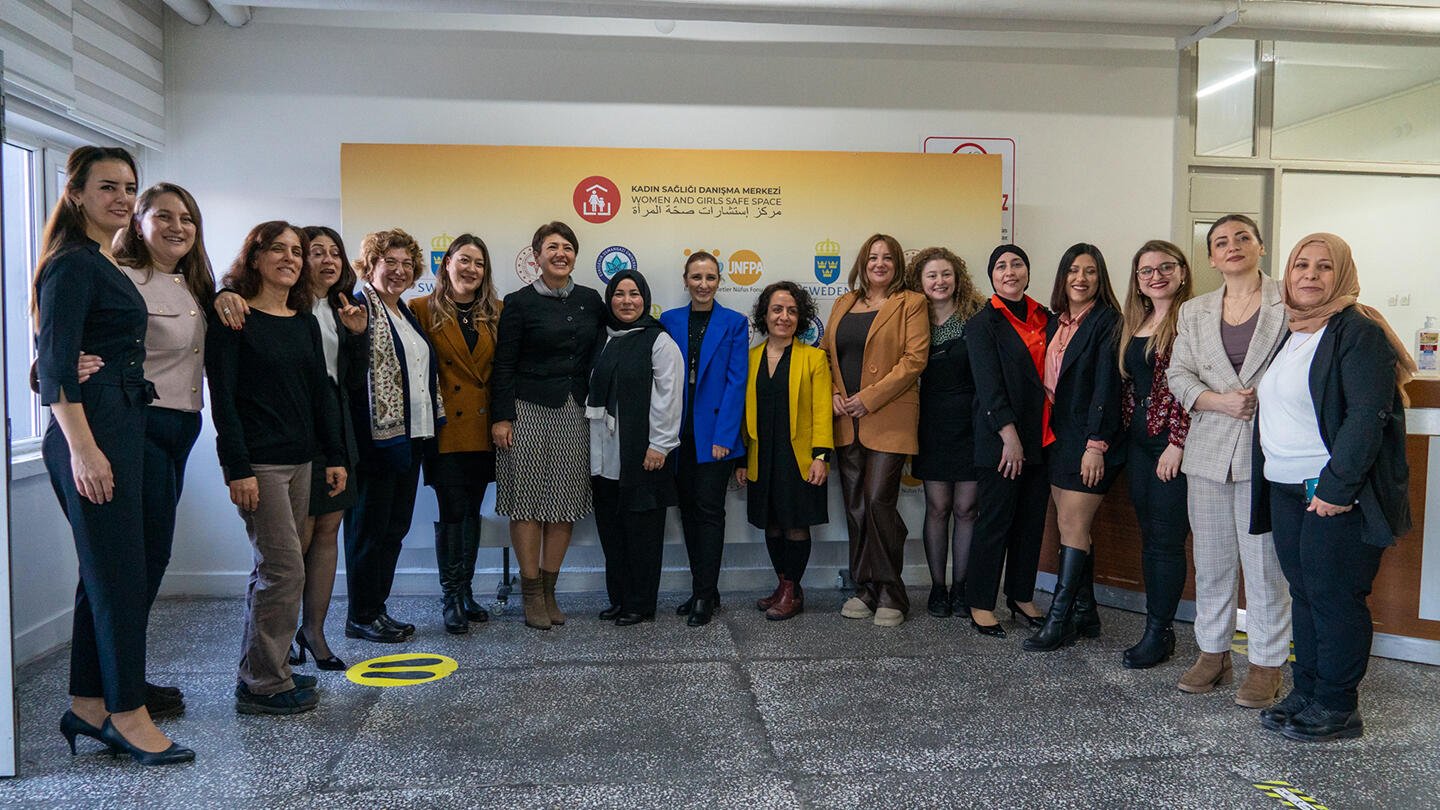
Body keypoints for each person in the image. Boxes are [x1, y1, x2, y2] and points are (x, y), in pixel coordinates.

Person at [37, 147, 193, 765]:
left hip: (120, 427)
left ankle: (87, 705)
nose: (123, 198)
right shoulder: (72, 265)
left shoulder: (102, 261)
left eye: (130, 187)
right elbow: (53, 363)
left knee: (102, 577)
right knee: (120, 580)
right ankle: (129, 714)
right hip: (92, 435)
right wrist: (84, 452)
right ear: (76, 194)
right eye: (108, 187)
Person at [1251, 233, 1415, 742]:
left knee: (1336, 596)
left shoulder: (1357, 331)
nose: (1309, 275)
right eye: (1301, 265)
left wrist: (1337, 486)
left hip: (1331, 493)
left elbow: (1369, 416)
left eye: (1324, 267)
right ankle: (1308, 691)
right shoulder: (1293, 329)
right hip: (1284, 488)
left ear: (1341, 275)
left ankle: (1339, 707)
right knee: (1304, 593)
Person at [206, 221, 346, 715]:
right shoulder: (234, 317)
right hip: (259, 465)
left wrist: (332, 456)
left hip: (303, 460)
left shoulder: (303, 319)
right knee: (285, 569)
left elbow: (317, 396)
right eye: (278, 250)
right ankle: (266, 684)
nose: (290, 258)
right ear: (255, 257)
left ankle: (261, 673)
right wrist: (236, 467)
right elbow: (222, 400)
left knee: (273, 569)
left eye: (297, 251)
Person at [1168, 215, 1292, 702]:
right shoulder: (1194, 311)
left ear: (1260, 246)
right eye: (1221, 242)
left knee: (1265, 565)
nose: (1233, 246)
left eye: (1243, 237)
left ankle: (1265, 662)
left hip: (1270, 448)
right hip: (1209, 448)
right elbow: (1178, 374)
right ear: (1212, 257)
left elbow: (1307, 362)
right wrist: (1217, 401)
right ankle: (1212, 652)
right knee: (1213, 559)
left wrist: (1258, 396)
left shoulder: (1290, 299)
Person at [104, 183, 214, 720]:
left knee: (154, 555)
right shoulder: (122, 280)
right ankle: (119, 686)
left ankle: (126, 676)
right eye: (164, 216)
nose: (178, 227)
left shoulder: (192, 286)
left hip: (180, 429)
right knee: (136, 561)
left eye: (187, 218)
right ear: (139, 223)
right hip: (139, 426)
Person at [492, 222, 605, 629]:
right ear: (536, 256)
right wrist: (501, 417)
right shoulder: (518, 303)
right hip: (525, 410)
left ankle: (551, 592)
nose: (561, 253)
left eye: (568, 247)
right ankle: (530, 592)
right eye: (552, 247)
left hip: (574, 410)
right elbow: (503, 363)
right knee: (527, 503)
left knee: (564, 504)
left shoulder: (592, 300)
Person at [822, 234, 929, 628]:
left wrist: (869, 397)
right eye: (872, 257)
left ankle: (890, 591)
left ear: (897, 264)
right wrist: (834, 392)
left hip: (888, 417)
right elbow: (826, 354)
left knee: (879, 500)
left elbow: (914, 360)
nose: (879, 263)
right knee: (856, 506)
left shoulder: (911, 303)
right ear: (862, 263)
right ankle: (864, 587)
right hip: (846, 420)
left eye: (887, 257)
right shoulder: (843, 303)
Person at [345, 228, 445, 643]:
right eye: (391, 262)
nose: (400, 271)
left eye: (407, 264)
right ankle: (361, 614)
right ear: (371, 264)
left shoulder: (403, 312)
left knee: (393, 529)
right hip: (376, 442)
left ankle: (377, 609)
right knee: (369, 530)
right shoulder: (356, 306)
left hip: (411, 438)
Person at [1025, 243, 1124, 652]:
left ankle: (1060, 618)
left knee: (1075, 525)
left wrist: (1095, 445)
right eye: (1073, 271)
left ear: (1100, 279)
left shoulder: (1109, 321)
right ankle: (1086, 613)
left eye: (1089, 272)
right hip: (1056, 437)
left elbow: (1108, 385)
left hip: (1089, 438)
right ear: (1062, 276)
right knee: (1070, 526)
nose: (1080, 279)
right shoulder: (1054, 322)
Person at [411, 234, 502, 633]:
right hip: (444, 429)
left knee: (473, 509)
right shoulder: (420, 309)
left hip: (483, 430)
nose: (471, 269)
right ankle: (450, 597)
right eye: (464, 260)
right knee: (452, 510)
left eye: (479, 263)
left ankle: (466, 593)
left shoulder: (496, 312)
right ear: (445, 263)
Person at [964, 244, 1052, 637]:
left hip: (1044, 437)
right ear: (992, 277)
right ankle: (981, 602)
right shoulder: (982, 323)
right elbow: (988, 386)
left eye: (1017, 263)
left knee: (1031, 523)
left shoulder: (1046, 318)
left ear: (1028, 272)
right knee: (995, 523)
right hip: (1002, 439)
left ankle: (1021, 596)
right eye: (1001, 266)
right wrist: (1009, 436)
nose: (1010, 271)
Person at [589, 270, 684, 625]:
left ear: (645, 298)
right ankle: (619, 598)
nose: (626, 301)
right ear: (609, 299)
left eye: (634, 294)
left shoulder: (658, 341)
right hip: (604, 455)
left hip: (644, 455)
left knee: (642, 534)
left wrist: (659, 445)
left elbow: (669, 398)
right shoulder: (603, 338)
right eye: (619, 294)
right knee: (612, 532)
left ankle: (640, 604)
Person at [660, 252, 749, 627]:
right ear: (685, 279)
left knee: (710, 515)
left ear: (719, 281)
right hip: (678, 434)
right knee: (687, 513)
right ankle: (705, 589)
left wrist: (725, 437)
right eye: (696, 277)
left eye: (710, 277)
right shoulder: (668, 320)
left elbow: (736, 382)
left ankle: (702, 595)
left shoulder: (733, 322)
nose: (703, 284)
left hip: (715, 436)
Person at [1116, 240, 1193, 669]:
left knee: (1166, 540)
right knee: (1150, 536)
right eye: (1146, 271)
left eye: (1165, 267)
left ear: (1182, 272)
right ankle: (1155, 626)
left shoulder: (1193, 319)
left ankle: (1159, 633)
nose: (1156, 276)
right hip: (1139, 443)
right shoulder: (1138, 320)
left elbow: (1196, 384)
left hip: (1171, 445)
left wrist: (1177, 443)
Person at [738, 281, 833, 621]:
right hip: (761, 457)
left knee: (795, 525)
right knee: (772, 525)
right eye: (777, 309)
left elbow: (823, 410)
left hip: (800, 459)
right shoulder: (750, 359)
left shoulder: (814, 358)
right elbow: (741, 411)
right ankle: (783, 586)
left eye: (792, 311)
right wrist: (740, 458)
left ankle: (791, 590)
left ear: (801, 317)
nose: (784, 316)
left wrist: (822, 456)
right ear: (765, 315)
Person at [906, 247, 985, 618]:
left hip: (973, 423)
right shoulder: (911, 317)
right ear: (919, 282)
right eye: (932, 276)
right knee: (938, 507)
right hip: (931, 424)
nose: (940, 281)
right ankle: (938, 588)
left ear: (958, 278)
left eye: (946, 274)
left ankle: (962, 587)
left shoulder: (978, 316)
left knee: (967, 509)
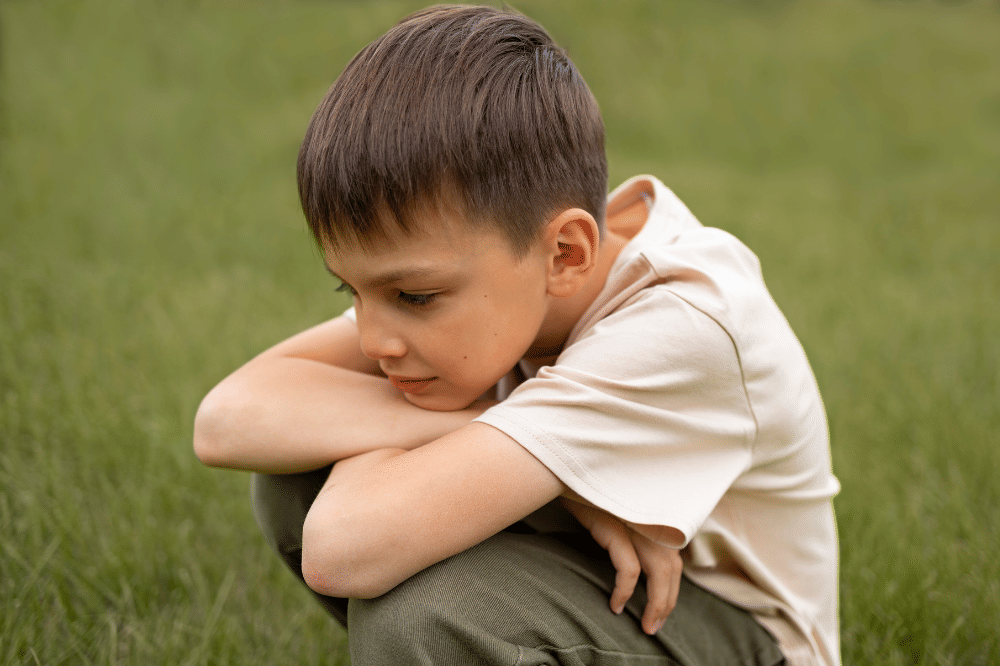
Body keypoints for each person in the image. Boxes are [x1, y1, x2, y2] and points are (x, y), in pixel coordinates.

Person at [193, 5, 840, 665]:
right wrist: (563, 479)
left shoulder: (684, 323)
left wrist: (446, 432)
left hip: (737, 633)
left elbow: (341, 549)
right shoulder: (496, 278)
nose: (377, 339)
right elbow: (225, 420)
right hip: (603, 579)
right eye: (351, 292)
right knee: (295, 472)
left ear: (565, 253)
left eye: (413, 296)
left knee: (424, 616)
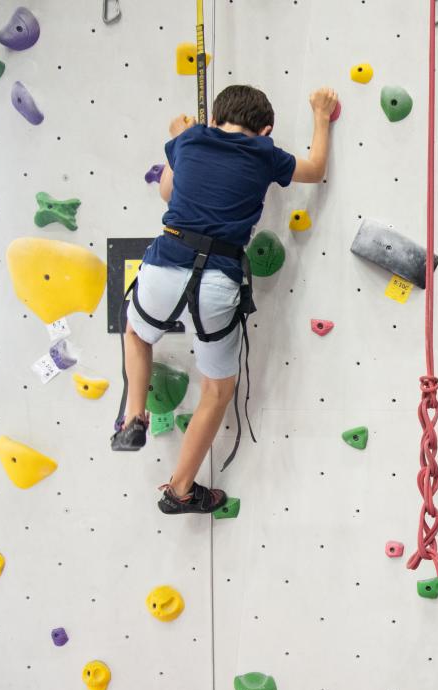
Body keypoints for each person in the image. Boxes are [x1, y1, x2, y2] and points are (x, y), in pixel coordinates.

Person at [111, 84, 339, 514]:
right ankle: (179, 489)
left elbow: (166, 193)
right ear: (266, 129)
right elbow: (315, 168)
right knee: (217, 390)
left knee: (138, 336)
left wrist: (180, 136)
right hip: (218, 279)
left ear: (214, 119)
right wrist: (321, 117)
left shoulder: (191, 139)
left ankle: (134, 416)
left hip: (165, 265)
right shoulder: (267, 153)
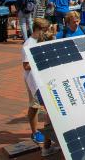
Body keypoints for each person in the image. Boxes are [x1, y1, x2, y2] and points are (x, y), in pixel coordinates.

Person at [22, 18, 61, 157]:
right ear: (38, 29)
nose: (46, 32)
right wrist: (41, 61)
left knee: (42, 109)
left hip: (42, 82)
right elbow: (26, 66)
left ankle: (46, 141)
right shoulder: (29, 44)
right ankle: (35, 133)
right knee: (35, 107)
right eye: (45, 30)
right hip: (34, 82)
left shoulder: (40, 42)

--*--

TASK BRIEF: Repeat, character for character, the lines of the material above from the line with "left ankle: (791, 590)" through the line with "left ear: (958, 278)".

ANSWER FOR THIS EXERCISE:
left ankle: (791, 590)
left ear: (801, 317)
nose: (784, 316)
left wrist: (822, 456)
right ear: (765, 315)
Person at [906, 247, 985, 618]:
left hip: (973, 423)
right shoulder: (911, 317)
right ear: (919, 282)
right eye: (932, 276)
right knee: (938, 507)
right hip: (931, 424)
nose: (940, 281)
right ankle: (938, 588)
left ear: (958, 278)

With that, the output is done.